> _AIM OF THE TASK_:
Repeat the listing below exactly. Pictures do not belong in the copy.

> _EXTRACTED INFORMATION_:
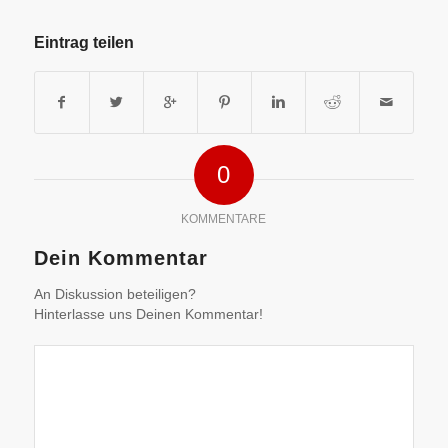
Eintrag teilen
0
KOMMENTARE
Dein Kommentar
An Diskussion beteiligen?
Hinterlasse uns Deinen Kommentar!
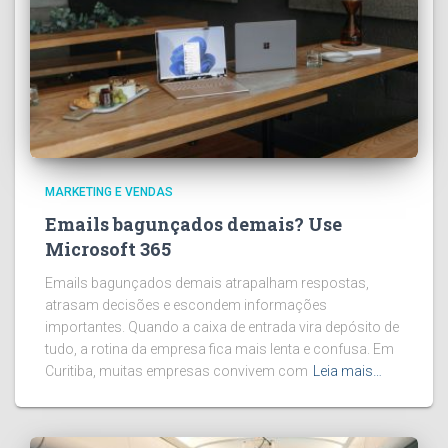
MARKETING E VENDAS
Emails bagunçados demais? Use
Microsoft 365
Emails bagunçados demais atrapalham respostas,
atrasam decisões e escondem informações
importantes. Quando a caixa de entrada vira depósito de
tudo, a rotina da empresa fica mais lenta e confusa. Em
Curitiba, muitas empresas convivem com
Leia mais…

> _OUTPUT FOR THIS EXERCISE_:
Eintrag teilen
0
KOMMENTARE
Dein Kommentar
An Diskussion beteiligen?
Hinterlasse uns Deinen Kommentar!
MARKETING E VENDAS
Emails bagunçados demais? Use
Microsoft 365
Emails bagunçados demais atrapalham respostas,
atrasam decisões e escondem informações
importantes. Quando a caixa de entrada vira depósito de
tudo, a rotina da empresa fica mais lenta e confusa. Em
Curitiba, muitas empresas convivem com
Leia mais…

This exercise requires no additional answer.